* **What this task involves**:
Could you repeat, word for word, every line from the one containing "thumb mcp: (1588, 602)" through the final line of the records below, and nothing else?

* **Listed records**:
·····

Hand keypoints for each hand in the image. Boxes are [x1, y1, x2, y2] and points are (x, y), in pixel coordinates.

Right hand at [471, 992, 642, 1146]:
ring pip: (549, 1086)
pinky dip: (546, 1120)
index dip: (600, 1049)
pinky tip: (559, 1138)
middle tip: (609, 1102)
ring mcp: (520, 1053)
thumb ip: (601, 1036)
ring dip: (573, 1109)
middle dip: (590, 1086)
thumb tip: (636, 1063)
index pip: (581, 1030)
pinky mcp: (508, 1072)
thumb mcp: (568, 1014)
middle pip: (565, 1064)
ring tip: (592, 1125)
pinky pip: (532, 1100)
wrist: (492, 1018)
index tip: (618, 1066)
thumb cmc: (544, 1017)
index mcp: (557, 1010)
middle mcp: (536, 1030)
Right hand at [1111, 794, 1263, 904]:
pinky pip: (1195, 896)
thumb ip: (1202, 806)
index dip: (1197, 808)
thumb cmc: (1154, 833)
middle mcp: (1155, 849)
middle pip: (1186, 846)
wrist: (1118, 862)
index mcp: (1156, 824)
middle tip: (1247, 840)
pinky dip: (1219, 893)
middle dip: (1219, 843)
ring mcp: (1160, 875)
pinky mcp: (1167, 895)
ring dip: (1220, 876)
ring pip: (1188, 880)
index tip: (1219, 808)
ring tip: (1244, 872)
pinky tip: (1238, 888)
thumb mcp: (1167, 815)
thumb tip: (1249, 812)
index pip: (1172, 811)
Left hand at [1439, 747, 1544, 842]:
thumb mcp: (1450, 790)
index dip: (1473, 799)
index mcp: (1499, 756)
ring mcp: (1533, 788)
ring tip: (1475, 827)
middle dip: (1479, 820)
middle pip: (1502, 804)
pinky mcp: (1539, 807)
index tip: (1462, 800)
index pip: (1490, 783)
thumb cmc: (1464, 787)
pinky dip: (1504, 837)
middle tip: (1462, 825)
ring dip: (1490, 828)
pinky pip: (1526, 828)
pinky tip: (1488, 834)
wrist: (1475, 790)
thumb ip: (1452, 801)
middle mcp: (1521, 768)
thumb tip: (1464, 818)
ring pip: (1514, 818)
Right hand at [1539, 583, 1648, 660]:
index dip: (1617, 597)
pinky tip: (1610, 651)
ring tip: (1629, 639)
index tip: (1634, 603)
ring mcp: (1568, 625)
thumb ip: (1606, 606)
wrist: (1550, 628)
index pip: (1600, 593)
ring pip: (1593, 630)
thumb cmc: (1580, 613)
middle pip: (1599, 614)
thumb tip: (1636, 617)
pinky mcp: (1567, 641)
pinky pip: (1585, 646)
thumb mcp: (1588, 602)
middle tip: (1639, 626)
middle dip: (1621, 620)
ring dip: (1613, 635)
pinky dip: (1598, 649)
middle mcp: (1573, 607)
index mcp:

·····

* **Answer to the problem**:
thumb mcp: (1588, 602)
middle tip: (1639, 626)
middle dip: (1621, 620)
ring dip: (1613, 635)
pinky dip: (1598, 649)
middle mcp: (1573, 607)
index mcp:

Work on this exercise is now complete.